While the assertion of conflicts of interest for actual research tends to be overwrought, at least when the methods and data are transparent, the conflicts identified in the letter to the EPA have the real potential to skew an opinion-laden, policy document. The reality is that any such EPA risk assessment will be used as a cudgel in tort and environmental litigation, restrictive regulations, and legislative campaigns to “ban” asbestos. The organizations’ complaints are well justified.

The three committee members at issue are Henry Anderson, Steven Markowitz, and Marty Kanarek. All three are card-carrying members of The Lobby.  Markowitz and Anderson are tied to a lobby group, the Asbestos Disease Awareness Organization (ADAO), which advocates a universal ban on asbestos, notwithstanding that this may require relocating 7+ billion people to another planet. Markowitz, Anderson, and Kanarek all testify for the asbestos lawsuit industry. Anderson has been testifying in asbestos personal injury cases, for over 35 years, after he served a brief training in the Mt. Sinai catechism, on New York’s Upper East Side. Indeed, in the mid-1980s, New Jersey plaintiffs’ lawyers regularly called Anderson as an expert witness to give the party line. Markowitz has also trained in the Mt. Sinai catechism, but now is at Queens College, in Queens, New York. Markowitz has not testified for as long as Anderson, but then he has not lived as long. In any event, Markowitz has almost certainly made up in volume for what he has lost in time.

The organizations complaining about Anderson, Markowitz, and Kanarek as peer reviewers correctly point out that these physicians are advocates and highly compensated expert witnesses for the asbestos lawsuit industry. The letter to the EPA also points out that they have been purveyors of dubious opinions on “each and every exposure,” which have been found to be unreliable and not well supported.[4] Certainly less biased experts could be found, and if not, then the Peer Review committee could be balanced with experts who have more balanced views. Inquiring minds wonder how the peer review committee ever became so unbalanced, but I suspect that asymmetrical evaluation of conflicts of interest had a lot to do with it.[5]

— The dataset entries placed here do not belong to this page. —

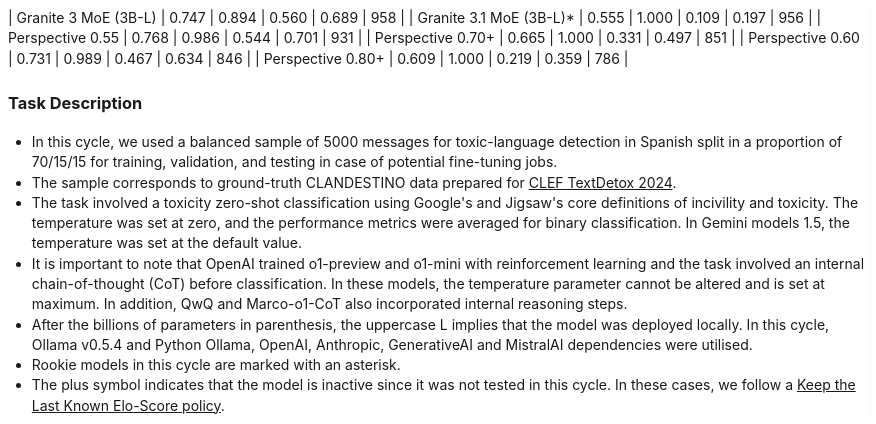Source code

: | Granite 3 MoE (3B-L)          |      0.747 |       0.894 |    0.560 |      0.689 |         958 |
| Granite 3.1 MoE (3B-L)*       |      0.555 |       1.000 |    0.109 |      0.197 |         956 |
| Perspective 0.55              |      0.768 |       0.986 |    0.544 |      0.701 |         931 |
| Perspective 0.70+             |      0.665 |       1.000 |    0.331 |      0.497 |         851 |
| Perspective 0.60              |      0.731 |       0.989 |    0.467 |      0.634 |         846 |
| Perspective 0.80+             |      0.609 |       1.000 |    0.219 |      0.359 |         786 |

### Task Description

* In this cycle, we used a balanced sample of 5000 messages for toxic-language detection in Spanish split in a proportion of 70/15/15 for training, validation, and testing in case of potential fine-tuning jobs. 
* The sample corresponds to ground-truth CLANDESTINO data prepared for [CLEF TextDetox 2024](https://huggingface.co/datasets/textdetox/multilingual_toxicity_dataset).
* The task involved a toxicity zero-shot classification using Google's and Jigsaw's core definitions of incivility and toxicity. The temperature was set at zero, and the performance metrics were averaged for binary classification. In Gemini models 1.5, the temperature was set at the default value.
* It is important to note that OpenAI trained o1-preview and o1-mini with reinforcement learning and the task involved an internal chain-of-thought (CoT) before classification. In these models, the temperature parameter cannot be altered and is set at maximum. In addition, QwQ and Marco-o1-CoT also incorporated internal reasoning steps.
* After the billions of parameters in parenthesis, the uppercase L implies that the model was deployed locally. In this cycle, Ollama v0.5.4 and Python Ollama, OpenAI, Anthropic, GenerativeAI and MistralAI dependencies were utilised.
* Rookie models in this cycle are marked with an asterisk.
* The plus symbol indicates that the model is inactive since it was not tested in this cycle. In these cases, we follow a [Keep the Last Known Elo-Score policy](https://textclass-benchmark.com/elo-rating-system/).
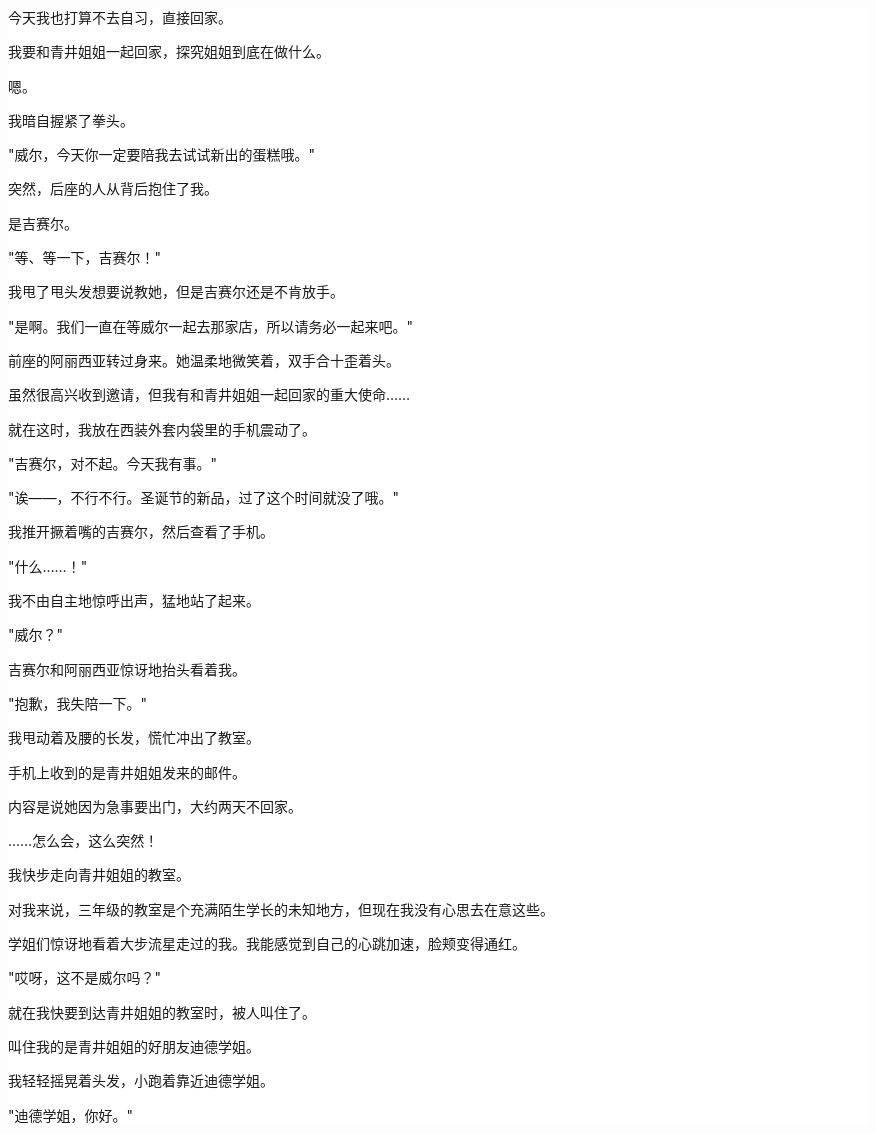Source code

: 今天我也打算不去自习，直接回家。

我要和青井姐姐一起回家，探究姐姐到底在做什么。

嗯。

我暗自握紧了拳头。

"威尔，今天你一定要陪我去试试新出的蛋糕哦。"

突然，后座的人从背后抱住了我。

是吉赛尔。

"等、等一下，吉赛尔！"

我甩了甩头发想要说教她，但是吉赛尔还是不肯放手。

"是啊。我们一直在等威尔一起去那家店，所以请务必一起来吧。"

前座的阿丽西亚转过身来。她温柔地微笑着，双手合十歪着头。

虽然很高兴收到邀请，但我有和青井姐姐一起回家的重大使命……

就在这时，我放在西装外套内袋里的手机震动了。

"吉赛尔，对不起。今天我有事。"

"诶——，不行不行。圣诞节的新品，过了这个时间就没了哦。"

我推开撅着嘴的吉赛尔，然后查看了手机。

"什么……！"

我不由自主地惊呼出声，猛地站了起来。

"威尔？"

吉赛尔和阿丽西亚惊讶地抬头看着我。

"抱歉，我失陪一下。"

我甩动着及腰的长发，慌忙冲出了教室。

手机上收到的是青井姐姐发来的邮件。

内容是说她因为急事要出门，大约两天不回家。

……怎么会，这么突然！

我快步走向青井姐姐的教室。

对我来说，三年级的教室是个充满陌生学长的未知地方，但现在我没有心思去在意这些。

学姐们惊讶地看着大步流星走过的我。我能感觉到自己的心跳加速，脸颊变得通红。

"哎呀，这不是威尔吗？"

就在我快要到达青井姐姐的教室时，被人叫住了。

叫住我的是青井姐姐的好朋友迪德学姐。

我轻轻摇晃着头发，小跑着靠近迪德学姐。

"迪德学姐，你好。"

[1]  James Hanley, Corbett McDonald, and Margaret R. Becklake, “In Memoriam 2003: Francis Douglas Kelly Liddell.”

[2]  F.D.K. Liddell, “Magic, Menace, Myth and Malice,” 41 Ann. Occup. Hyg. 3, 3 (1997).

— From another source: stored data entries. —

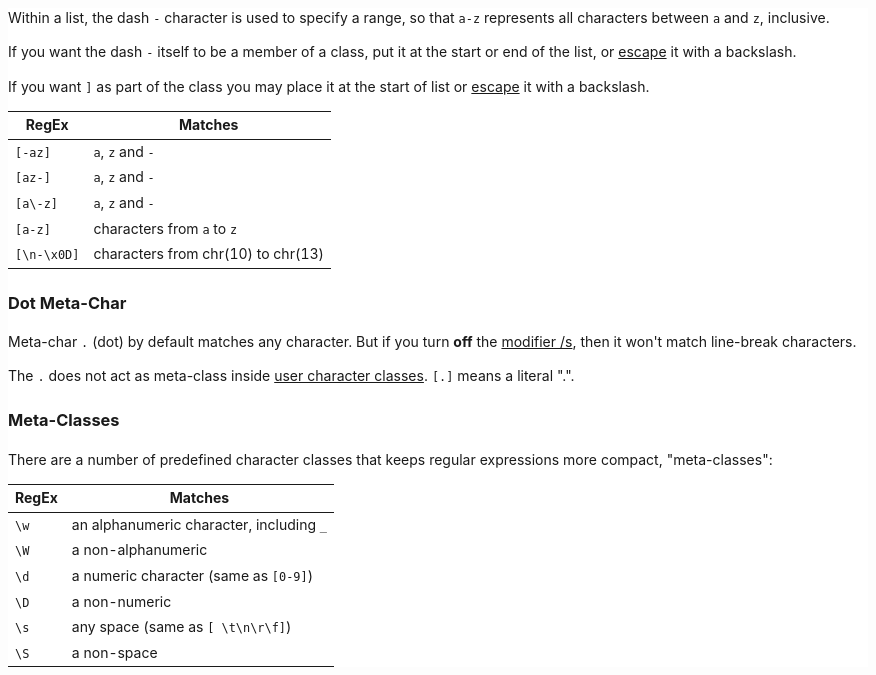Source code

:Within a list, the dash `-` character is used to specify a range, so
that `a-z` represents all characters between `a` and `z`, inclusive.

If you want the dash `-` itself to be a member of a class, put it at the
start or end of the list, or [escape](#escape) it with a backslash.

If you want `]` as part of the class you may place it at the start of
list or [escape](#escape) it with a backslash.

| RegEx       | Matches                            |
|-------------|------------------------------------|
| `[-az]`     | `a`, `z` and `-`                   |
| `[az-]`     | `a`, `z` and `-`                   |
| `[a\-z]`    | `a`, `z` and `-`                   |
| `[a-z]`     | characters from `a` to `z`         |
| `[\n-\x0D]` | characters from chr(10) to chr(13) |

### Dot Meta-Char

Meta-char `.` (dot) by default matches any character. But if you turn
**off** the [modifier /s](#s), then it won't match line-break
characters.

The `.` does not act as meta-class inside [user character
classes](#user-character-classes). `[.]` means a literal ".".

### Meta-Classes

There are a number of predefined character classes that keeps regular
expressions more compact, "meta-classes":

<table>
<thead>
<tr class="header">
<th>RegEx</th>
<th>Matches</th>
</tr>
</thead>
<tbody>
<tr class="odd">
<td><code>\w</code>    </td>
<td>an alphanumeric character, including <code>_</code></td>
</tr>
<tr class="even">
<td><code>\W</code>    </td>
<td>a non-alphanumeric</td>
</tr>
<tr class="odd">
<td><code>\d</code>    </td>
<td>a numeric character (same as <code>[0-9]</code>)</td>
</tr>
<tr class="even">
<td><code>\D</code>    </td>
<td>a non-numeric</td>
</tr>
<tr class="odd">
<td><code>\s</code>    </td>
<td>any space (same as <code>[ \t\n\r\f]</code>)</td>
</tr>
<tr class="even">
<td><code>\S</code>    </td>
<td>a non-space</td>
</tr>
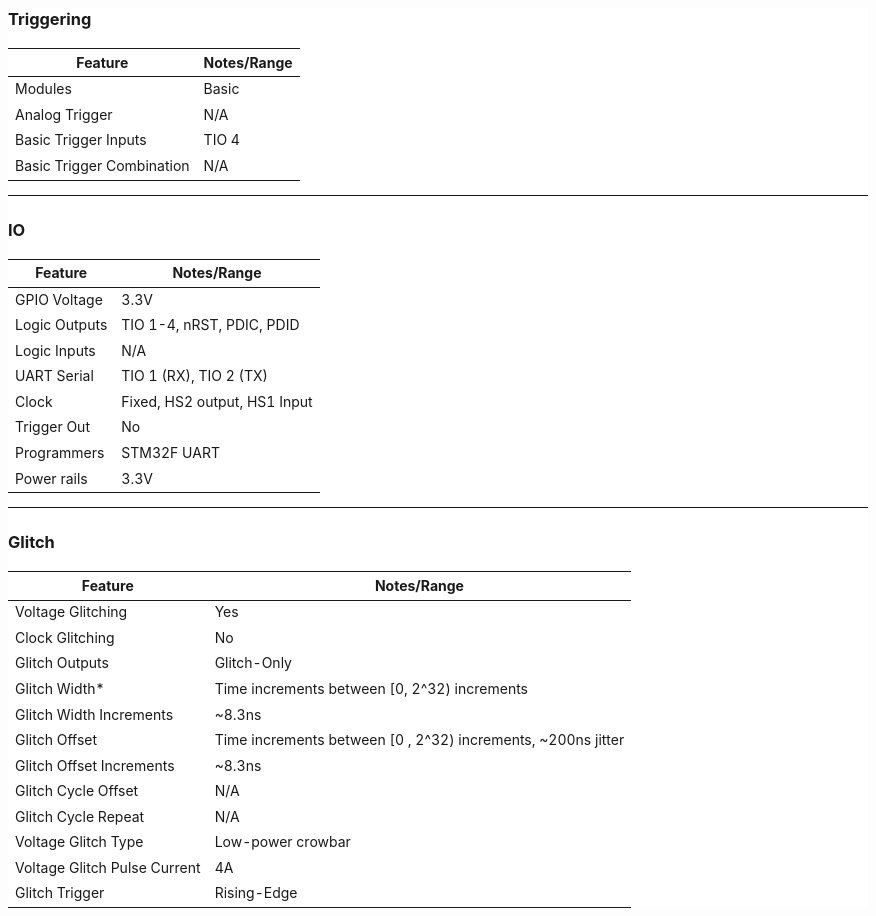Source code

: ### Triggering

| **Feature**  | Notes/Range | 
| -------   | ----------- |
| Modules   | Basic |
| Analog Trigger | N/A |
| Basic Trigger Inputs | TIO 4 |
| Basic Trigger Combination | N/A | 

---
### IO
| **Feature**  | Notes/Range | 
| -------   | ----------- |
| GPIO Voltage | 3.3V | 
| Logic Outputs | TIO 1-4, nRST, PDIC, PDID | 
| Logic Inputs | N/A | 
| UART Serial | TIO 1 (RX), TIO 2 (TX) | 
| Clock | Fixed, HS2 output, HS1 Input | 
| Trigger Out | No | 
| Programmers | STM32F UART | 
| Power rails | 3.3V | 

---
### Glitch

| **Feature**  | Notes/Range |
| -------   | ----------- |
| Voltage Glitching | Yes | 
| Clock Glitching | No | 
| Glitch Outputs | Glitch-Only | 
| Glitch Width\* | Time increments between \[0, 2^32) increments | 
| Glitch Width Increments | ~8.3ns | 
| Glitch Offset | Time increments between \[0 , 2^32) increments, ~200ns jitter| 
| Glitch Offset Increments | ~8.3ns | 
| Glitch Cycle Offset | N/A |
| Glitch Cycle Repeat | N/A |
| Voltage Glitch Type | Low-power crowbar | 
| Voltage Glitch Pulse Current | 4A | 
| Glitch Trigger | Rising-Edge |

[3]  The U.S. Chamber of Commerce, U.S. Chamber Institute for Legal Reform, American Property Casualty Insurance Association, American Tort Reform Association, Aerospace Industries Association, Coalition for Litigation Justice, International Association of Defense Counsel, National Federation of Independent Business Small Business Legal Center, Product Liability Advisory Council, Inc., and Washington Legal Foundation.

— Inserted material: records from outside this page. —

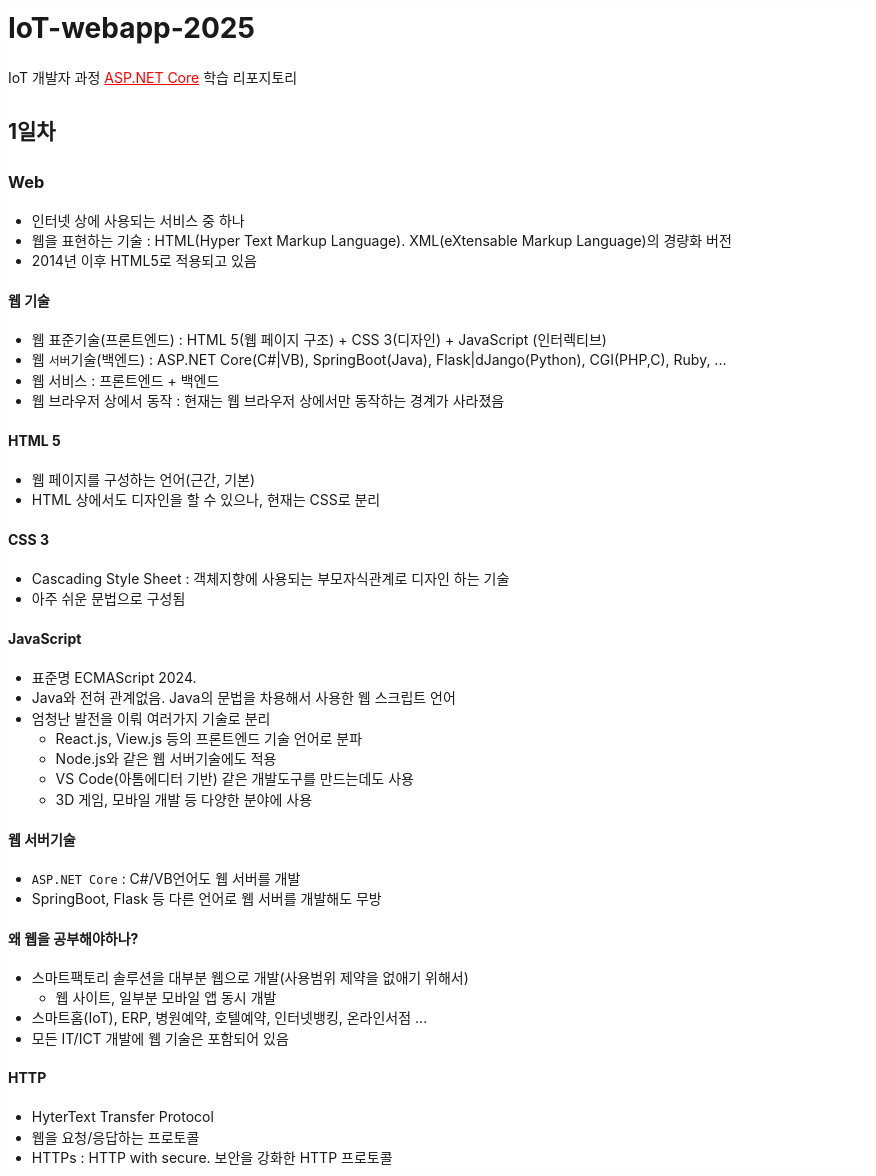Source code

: # IoT-webapp-2025

<p>IoT 개발자 과정 <a href="https://dotnet.microsoft.com/ko-kr/apps/aspnet" target="_blank" style="color:red;">ASP.NET Core</a> 학습 리포지토리</p>

## 1일차

### Web
- 인터넷 상에 사용되는 서비스 중 하나
- 웹을 표현하는 기술 : HTML(Hyper Text Markup Language). XML(eXtensable Markup Language)의 경량화 버전
- 2014년 이후 HTML5로 적용되고 있음

#### 웹 기술
- 웹 표준기술(프론트엔드) : HTML 5(웹 페이지 구조) + CSS 3(디자인) + JavaScript (인터렉티브)
- 웹 `서버`기술(백엔드) : ASP.NET Core(C#|VB), SpringBoot(Java), Flask|dJango(Python), CGI(PHP,C), Ruby, ...
- 웹 서비스 : 프론트엔드 + 백엔드
- 웹 브라우저 상에서 동작 : 현재는 웹 브라우저 상에서만 동작하는 경계가 사라졌음 

#### HTML 5
- 웹 페이지를 구성하는 언어(근간, 기본)
- HTML 상에서도 디자인을 할 수 있으나, 현재는 CSS로 분리

#### CSS 3
- Cascading Style Sheet : 객체지향에 사용되는 부모자식관계로 디자인 하는 기술
- 아주 쉬운 문법으로 구성됨

#### JavaScript 
- 표준명 ECMAScript 2024.
- Java와 전혀 관계없음. Java의 문법을 차용해서 사용한 웹 스크립트 언어
- 엄청난 발전을 이뤄 여러가지 기술로 분리
    - React.js, View.js 등의 프론트엔드 기술 언어로 분파
    - Node.js와 같은 웹 서버기술에도 적용
    - VS Code(아톰에디터 기반) 같은 개발도구를 만드는데도 사용
    - 3D 게임, 모바일 개발 등 다양한 분야에 사용

#### 웹 서버기술
- `ASP.NET Core` : C#/VB언어도 웹 서버를 개발
- SpringBoot, Flask 등 다른 언어로 웹 서버를 개발해도 무방

#### 왜 웹을 공부해야하나?
- 스마트팩토리 솔루션을 대부분 웹으로 개발(사용범위 제약을 없애기 위해서)
    - 웹 사이트, 일부분 모바일 앱 동시 개발
- 스마트홈(IoT), ERP, 병원예약, 호텔예약, 인터넷뱅킹, 온라인서점 ... 
- 모든 IT/ICT 개발에 웹 기술은 포함되어 있음

#### HTTP
- HyterText Transfer Protocol
- 웹을 요청/응답하는 프로토콜
- HTTPs : HTTP with secure. 보안을 강화한 HTTP 프로토콜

[4]  See, e.g., In re W.R. Grace & Co., 355 B.R. 462, 482 (Bankr. D. Del. 2006) (“Dr. Anderson’s analysis is unreliable. Dr. Anderson’s opinion, therefore, does not satisfy Daubert and its progeny and is not admissible. We exclude this evidence.”), appeal den., 2007 WL 1074094 (D. Del. Mar. 26, 2007); In re Matter of New York City Asbestos Litig., 48 Misc. 3d 460, 483-484 (Sup. Ct. N.Y. Cty. 2015) (“For all of these reasons, Markowitz’s opinions, either individually or collectively, do not establish that asbestos contained in friction products can cause mesothelioma, and as he conceded, he could identify no study to support his proposition that there is an increased risk of contracting mesothelioma from exposure to auto brakes, clutches, or gaskets or that there is an increased risk of mesothelioma from the use of friction products or work on friction materials in the automobile industry…. Markowitz not only cited no study to support his opinion, but he also conceded that numerous studies contradict it.”), aff’d sub nom., Juni v. A.O. Smith Water Prods. Co., 32 N.Y.3d 1116, 116 N.E.3d 75 91 N.Y.S.3d 784 (2018).

[5]  “Disappearing Conflicts of Interest” (Oct. 29, 2017) (discussing Steven Markowitz); “The Mt. Sinai Catechism” (June 7, 2013) (discussing Markowitz’ s publications that followed up on Selikoff’s insulator cohort).